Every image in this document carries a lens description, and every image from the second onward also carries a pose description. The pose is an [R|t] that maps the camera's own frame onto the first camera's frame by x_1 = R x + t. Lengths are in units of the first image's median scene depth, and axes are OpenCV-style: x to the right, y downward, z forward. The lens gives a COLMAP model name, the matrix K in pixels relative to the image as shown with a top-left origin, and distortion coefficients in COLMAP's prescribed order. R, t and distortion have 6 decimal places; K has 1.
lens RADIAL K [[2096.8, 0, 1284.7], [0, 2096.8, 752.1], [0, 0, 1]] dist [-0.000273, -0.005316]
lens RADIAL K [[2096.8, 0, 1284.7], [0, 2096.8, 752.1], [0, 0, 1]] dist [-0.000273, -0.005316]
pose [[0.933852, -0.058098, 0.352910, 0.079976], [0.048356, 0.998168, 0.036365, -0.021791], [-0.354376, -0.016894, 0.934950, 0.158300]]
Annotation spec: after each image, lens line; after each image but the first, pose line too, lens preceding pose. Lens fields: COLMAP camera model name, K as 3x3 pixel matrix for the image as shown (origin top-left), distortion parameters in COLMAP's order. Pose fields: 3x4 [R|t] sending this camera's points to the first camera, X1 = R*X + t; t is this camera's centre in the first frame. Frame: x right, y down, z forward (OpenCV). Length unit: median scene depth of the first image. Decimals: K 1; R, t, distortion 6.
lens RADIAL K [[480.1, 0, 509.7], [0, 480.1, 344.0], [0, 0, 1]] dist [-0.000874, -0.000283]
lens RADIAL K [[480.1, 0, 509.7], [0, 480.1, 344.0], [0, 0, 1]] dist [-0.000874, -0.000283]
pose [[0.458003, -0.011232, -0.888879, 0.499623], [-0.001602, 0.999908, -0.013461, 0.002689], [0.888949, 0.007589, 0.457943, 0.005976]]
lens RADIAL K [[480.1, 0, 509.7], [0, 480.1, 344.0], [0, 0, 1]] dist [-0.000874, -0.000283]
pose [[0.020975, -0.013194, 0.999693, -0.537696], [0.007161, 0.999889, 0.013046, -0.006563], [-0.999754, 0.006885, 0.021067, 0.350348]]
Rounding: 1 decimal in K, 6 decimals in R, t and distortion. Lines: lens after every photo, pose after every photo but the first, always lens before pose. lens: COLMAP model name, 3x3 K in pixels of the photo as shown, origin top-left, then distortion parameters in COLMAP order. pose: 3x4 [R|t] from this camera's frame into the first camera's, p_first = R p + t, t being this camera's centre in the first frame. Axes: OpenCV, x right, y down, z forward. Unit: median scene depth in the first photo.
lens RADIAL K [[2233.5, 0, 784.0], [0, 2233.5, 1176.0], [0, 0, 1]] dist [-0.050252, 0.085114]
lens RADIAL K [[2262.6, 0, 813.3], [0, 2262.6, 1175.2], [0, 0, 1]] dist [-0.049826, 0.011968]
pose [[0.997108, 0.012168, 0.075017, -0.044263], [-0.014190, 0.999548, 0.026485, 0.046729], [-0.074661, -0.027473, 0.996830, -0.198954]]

-=-=-=-=-

§ Activity: Starting at the top of the listing and stopping after the line that contains "-0.016894, 0.934950, 0.158300]]", write those lines out again with "carries" swapped for "includes" and nothing else changed.

§ Answer box:
Every image in this document includes a lens description, and every image from the second onward also includes a pose description. The pose is an [R|t] that maps the camera's own frame onto the first camera's frame by x_1 = R x + t. Lengths are in units of the first image's median scene depth, and axes are OpenCV-style: x to the right, y downward, z forward. The lens gives a COLMAP model name, the matrix K in pixels relative to the image as shown with a top-left origin, and distortion coefficients in COLMAP's prescribed order. R, t and distortion have 6 decimal places; K has 1.
lens RADIAL K [[2096.8, 0, 1284.7], [0, 2096.8, 752.1], [0, 0, 1]] dist [-0.000273, -0.005316]
lens RADIAL K [[2096.8, 0, 1284.7], [0, 2096.8, 752.1], [0, 0, 1]] dist [-0.000273, -0.005316]
pose [[0.933852, -0.058098, 0.352910, 0.079976], [0.048356, 0.998168, 0.036365, -0.021791], [-0.354376, -0.016894, 0.934950, 0.158300]]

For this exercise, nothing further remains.